For Vanessa and the other female founders who have joined the Dough community, Facebook advertising remains one giant question mark.

Lessons learned the hard way

While Vanessa hasn’t completely cracked Facebook’s advertising code, she’s learned to abide by certain rules.

“We need to avoid anything around statistics, which unfortunately, can be some of our strongest messaging. We need to cut anything we typically promote on our website or in our newsletter that includes numbers around venture capital, loans, or how many women have formed an IPO, or it’ll instantly get flagged. Also, if we run ads that talk about ‘wallet feminism,’ it’s a toss up and it depends on who’s reviewing it—just because it includes the word ‘feminist’ there’s a chance it’ll get flagged or declined,” said Vanessa.

As for her advice to other business owners, Vanessa suggests founders add multiple channels to their marketing mix in order to build their audience across various digital platforms instead of relying completely on paid social media placements. 

For Dough, a combination of email marketing, partnerships, public relations (PR), referral marketing, influencer marketing, and Google Ads has been the secret sauce to their success.

“You can put a small ad budget towards those things, but make sure you’re getting people onto your own platform versus relying on Facebook and Instagram to make the sale,” said Vanessa. 

“If you can reinvest your time into your email program and get people to sign up for your email list, it can be one of your best channels—in fact, a majority of Dough sales come from the newsletter,” she added.

"If you can reinvest your time into your email program and get people to sign up for your email list, it can be one of your best channels—in fact, a majority of Dough sales come from the newsletter."

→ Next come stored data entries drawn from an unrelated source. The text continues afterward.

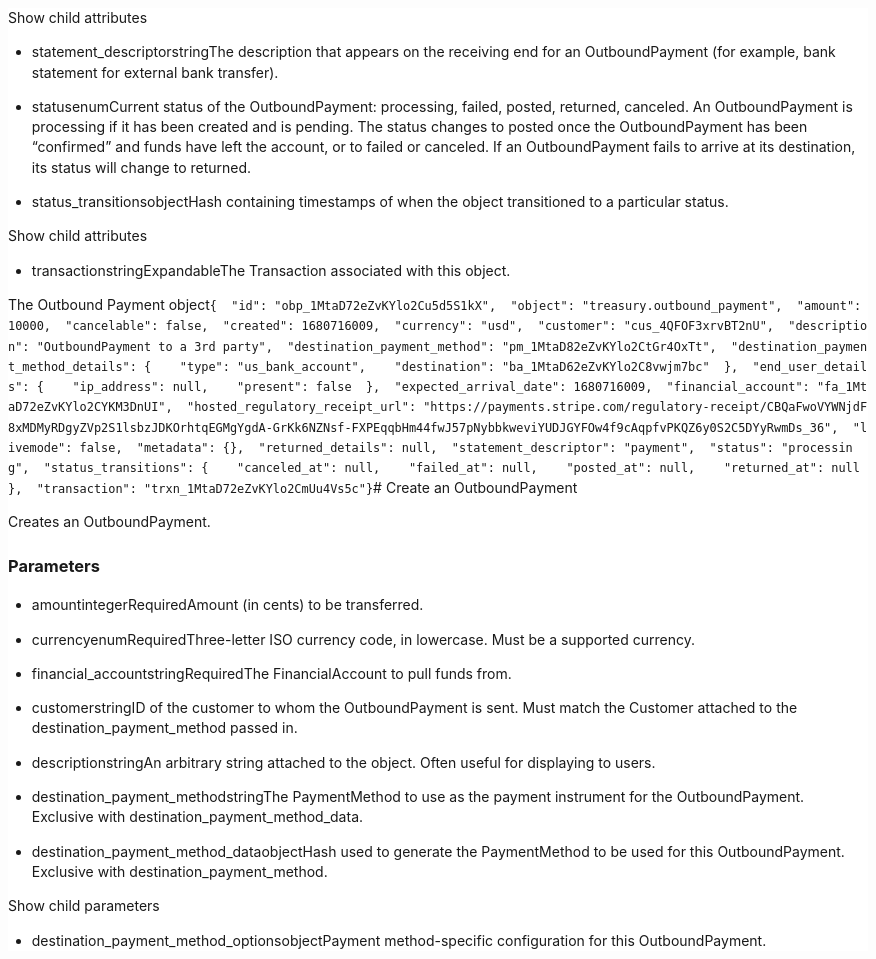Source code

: Show child attributes
- statement_descriptorstringThe description that appears on the receiving end for an OutboundPayment (for example, bank statement for external bank transfer).


- statusenumCurrent status of the OutboundPayment: processing, failed, posted, returned, canceled. An OutboundPayment is processing if it has been created and is pending. The status changes to posted once the OutboundPayment has been “confirmed” and funds have left the account, or to failed or canceled. If an OutboundPayment fails to arrive at its destination, its status will change to returned.


- status_transitionsobjectHash containing timestamps of when the object transitioned to a particular status.

Show child attributes
- transactionstringExpandableThe Transaction associated with this object.



The Outbound Payment object`{  "id": "obp_1MtaD72eZvKYlo2Cu5d5S1kX",  "object": "treasury.outbound_payment",  "amount": 10000,  "cancelable": false,  "created": 1680716009,  "currency": "usd",  "customer": "cus_4QFOF3xrvBT2nU",  "description": "OutboundPayment to a 3rd party",  "destination_payment_method": "pm_1MtaD82eZvKYlo2CtGr4OxTt",  "destination_payment_method_details": {    "type": "us_bank_account",    "destination": "ba_1MtaD62eZvKYlo2C8vwjm7bc"  },  "end_user_details": {    "ip_address": null,    "present": false  },  "expected_arrival_date": 1680716009,  "financial_account": "fa_1MtaD72eZvKYlo2CYKM3DnUI",  "hosted_regulatory_receipt_url": "https://payments.stripe.com/regulatory-receipt/CBQaFwoVYWNjdF8xMDMyRDgyZVp2S1lsbzJDKOrhtqEGMgYgdA-GrKk6NZNsf-FXPEqqbHm44fwJ57pNybbkweviYUDJGYFOw4f9cAqpfvPKQZ6y0S2C5DYyRwmDs_36",  "livemode": false,  "metadata": {},  "returned_details": null,  "statement_descriptor": "payment",  "status": "processing",  "status_transitions": {    "canceled_at": null,    "failed_at": null,    "posted_at": null,    "returned_at": null  },  "transaction": "trxn_1MtaD72eZvKYlo2CmUu4Vs5c"}`# Create an OutboundPayment

Creates an OutboundPayment.

### Parameters

- amountintegerRequiredAmount (in cents) to be transferred.


- currencyenumRequiredThree-letter ISO currency code, in lowercase. Must be a supported currency.


- financial_accountstringRequiredThe FinancialAccount to pull funds from.


- customerstringID of the customer to whom the OutboundPayment is sent. Must match the Customer attached to the destination_payment_method passed in.


- descriptionstringAn arbitrary string attached to the object. Often useful for displaying to users.


- destination_payment_methodstringThe PaymentMethod to use as the payment instrument for the OutboundPayment. Exclusive with destination_payment_method_data.


- destination_payment_method_dataobjectHash used to generate the PaymentMethod to be used for this OutboundPayment. Exclusive with destination_payment_method.

Show child parameters
- destination_payment_method_optionsobjectPayment method-specific configuration for this OutboundPayment.
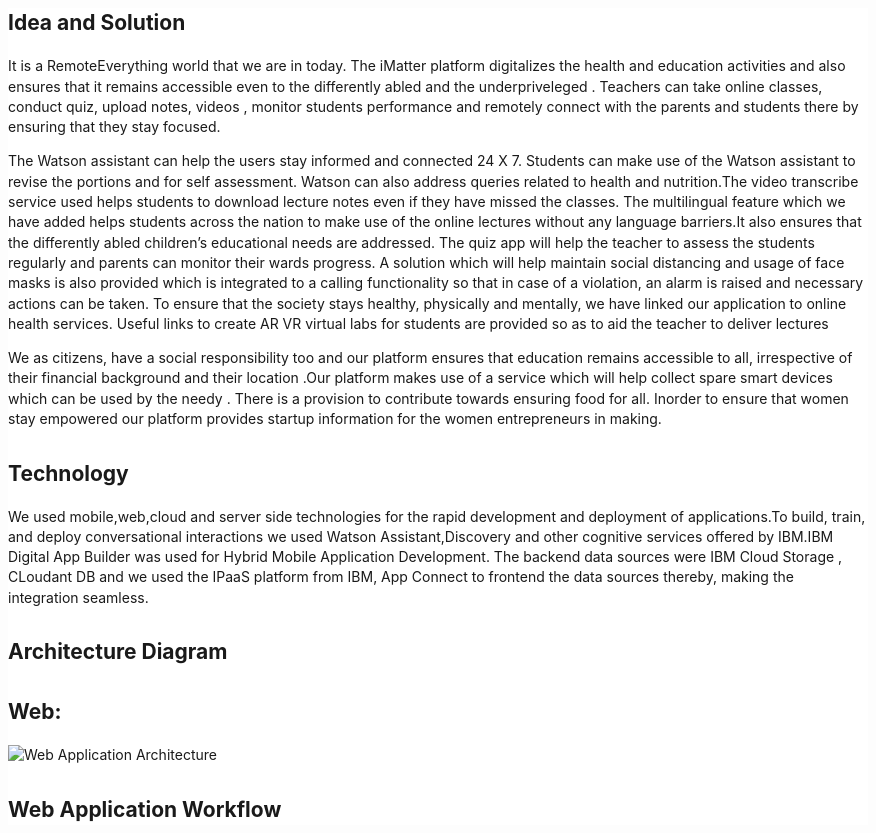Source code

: <h2>Idea and Solution</h2>

 

It is a RemoteEverything world that we are in today. The iMatter platform digitalizes the health and education activities and also ensures that it remains accessible even to the differently abled and the underpriveleged . Teachers can take online classes, conduct quiz, upload notes, videos , monitor students performance and remotely connect with the parents and students there by ensuring that they stay focused.

 

The Watson assistant can help the users stay informed and connected 24 X 7. Students can make use of the Watson assistant to revise the portions and for self assessment. Watson can also address queries related to health and nutrition.The video transcribe service used helps students to download lecture notes even if they have missed the classes. The multilingual feature which we have added helps students across the nation to make use of the online lectures without any language barriers.It also ensures that the differently abled children’s educational needs are addressed. The quiz app will help the teacher to assess the students regularly and parents can monitor their wards progress. A solution which will help maintain social distancing and usage of face masks is also provided which is integrated to a calling functionality so that in case of a violation, an alarm is raised and necessary actions can be taken. To ensure that the society stays healthy, physically and mentally, we have linked our application to online health services. Useful links to create AR VR virtual labs for students are provided so as to aid the teacher to deliver lectures

 

We as citizens, have a social responsibility too and our platform ensures that education remains accessible to all, irrespective of their financial background and their location .Our platform makes use of a service which will help collect spare smart devices which can be used by the needy . There is a provision to contribute towards ensuring food for all. Inorder to ensure that women stay empowered our platform provides startup information for the women entrepreneurs in making.

 

<h2>Technology</h2>

 

We used mobile,web,cloud and server side technologies for the rapid development and deployment of applications.To build, train, and deploy conversational interactions we used Watson Assistant,Discovery and other cognitive services offered by IBM.IBM Digital App Builder was used for Hybrid Mobile Application Development. The backend data sources were IBM Cloud Storage , CLoudant DB and we used the IPaaS platform from IBM, App Connect to frontend the data sources thereby, making the integration seamless.

 

<h2>Architecture Diagram </h2>

 

<h2>Web:</h2>

 

![Web Application Architecture](https://user-images.githubusercontent.com/18705108/83942863-1b0f7980-a815-11ea-9109-544ecb143b43.JPG)

 

<h2>Web Application Workflow</h2>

Vanessa Bruce, founder, Dough

As part of this, she recommends taking an editorial approach to the top of your funnel, even if you run a consumer-focused brand. 

“Let’s say you have a cocktail mixer brand—you can have a newsletter about fun mocktails and cocktail recipes to drink on the weekends, and promote that newsletter in your ads to get people in your funnel through your email subscription. It’s all about thinking outside the box—what can you get approved by Facebook that still aligns with your brand?” said Vanessa. 

But while Vanessa has expertly balanced paid advertising with her owned marketing channels, such as her website and email list, she admitted that trying to manipulate the unwritten rules of Facebook advertising can get exhausting—especially for small businesses with a big mission. 

“It’s frustrating when you work tirelessly on a product you’re so proud of and you can’t show it to the world in the way you imagined,” said Vanessa.

“Our strategy has been to try to make our ads as vague as possible, which we hate because we believe what makes Dough so powerful is the messages we actively communicate on our owned marketing channels—our mission on buying women-owned and educating shoppers on statistics behind why they should care about spending with these businesses,” she said.

"Our strategy has been to try to make our ads as vague as possible, which we hate because we believe what makes Dough so powerful is the messages we actively communicate on our owned marketing channels—our mission on buying women-owned and educating shoppers on statistics behind why they should care about spending with these businesses."